Before proceeding, optimal staining conditions for each marker were determined using monoplex stained slides from a positive control for each antibody. Protein Atlas (www.proteinatlas.org) was used to identify the positive control tissues that express high levels of each protein. We tested the antibody for HOXB3 (PA5-103890) for IF on both IPMN and testis samples. We found the optimal dilution to be 1:100. The antibody for SPDEF (ab220776) was tested for IF on both IPMN and salivary gland samples finding an optimal dilution of 1:400. The antibody for NKX6-2 (ABN-1455) was tested on both IPMN and spinal cord samples (dilution 1:1000) and PanCK (67306 S) on both IPMN and on lung and colon cancer samples (dilution 1:1000).

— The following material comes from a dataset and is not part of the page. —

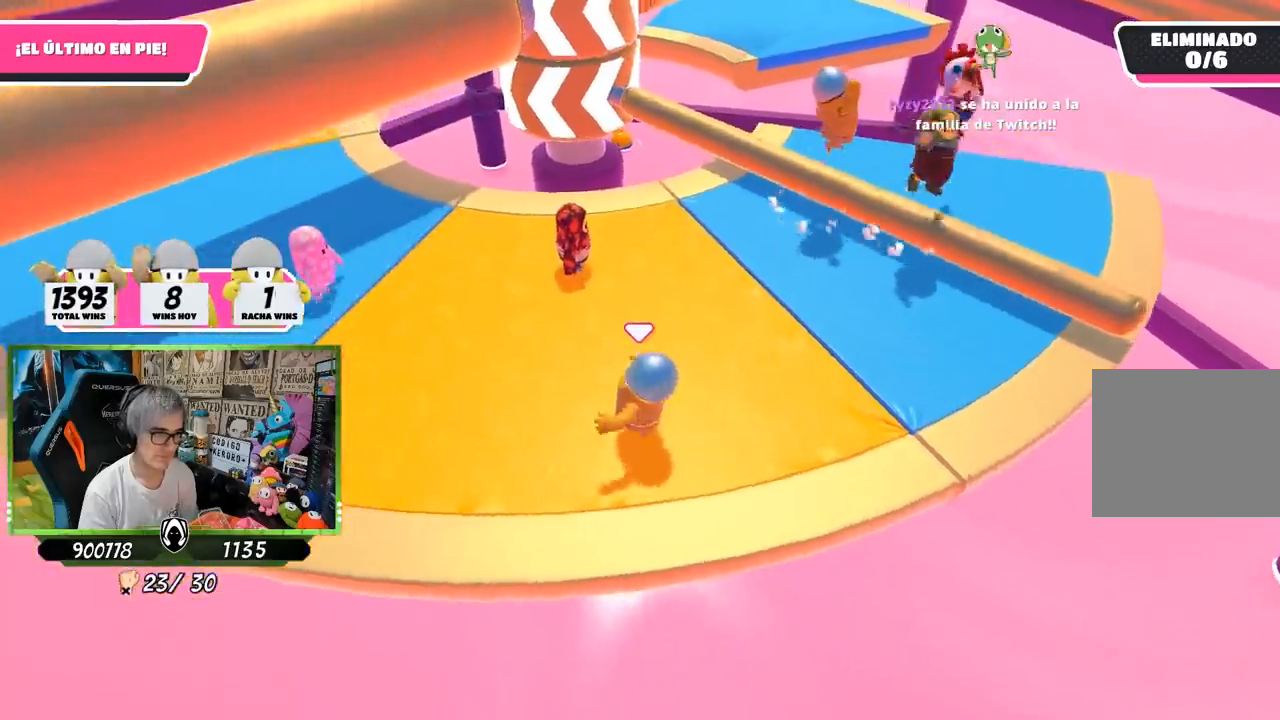
{"buttons": ["CROSS"], "left_stick": "down", "right_stick": "center", "events": [[17, "left_stick", "up"], [117, "left_stick", "up-right"], [133, "right_stick", "up-left"], [217, "left_stick", "right"], [267, "right_stick", "center"], [483, "CROSS", "down"], [500, "left_stick", "down"]]}
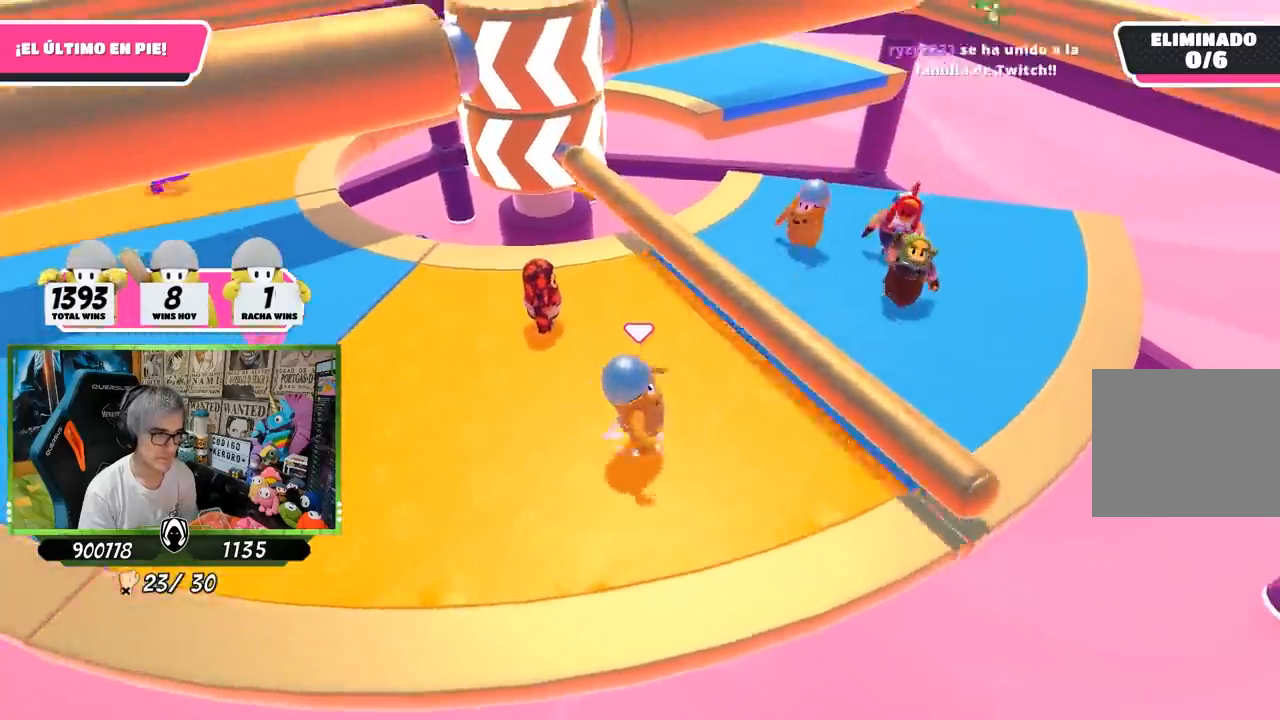
{"buttons": [], "left_stick": "left", "right_stick": "up", "events": [[83, "CROSS", "up"], [83, "left_stick", "left"], [117, "L2", "down"], [233, "right_stick", "up"], [283, "L2", "up"]]}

Multiplex slide images were acquired by Phenoimager Workstation (Akoya Biosciences, US) and processed with QuPath 0.4.2 for cell segmentation and positive cell count; the operator performing the analysis was blinded to the diagnosis.

Reporting summary

Further information on research design is available in the Nature Portfolio Reporting Summary linked to this article.

Author contributions

Each author significantly contributed to the conceptualization of the study, the acquisition, analysis, or interpretation of data, as well as the drafting of the paper. All authors approved the final version of the manuscript. A.A., C.C., G.T., and G.P. designed the research; A.A., G.P., A.C., L.P., and A.E. performed the experiments; A.A., C.C., G.P., and R.C. analyzed the data and generated displays; G.Q., A.L., S.A., and V.T. collected clinical samples: F.I., G.S., and V.C. evaluated patient material; G.C. and G.I. collected clinical data, A.V.B., V.C., and G.I. gave conceptual advice; A.A., C.C., V.C., and G.P. wrote the manuscript; C.C. and G.T. supervised the study; and all authors discussed the results and implications of the study.

Peer review

Peer review information

Nature Communications thanks Toru Furukawa, and the other, anonymous, reviewer(s) for their contribution to the peer review of this work. A peer review file is available.

Data availability

The Spatial Transcriptomics data generated in this study have been deposited in the GEO database under accession codes: GSE229877 (Visium raw and processed data) and GSE229752 (GeoMx raw and processed data) TruSight500 raw data is available on Sequenced Read Archive (SRA) BioProject SRA number: PRJNA1013719. Source data are provided with this paper.

Competing interests

The authors declare no competing interests.

Supplementary information

The online version contains supplementary material available at 10.1038/s41467-024-46994-2.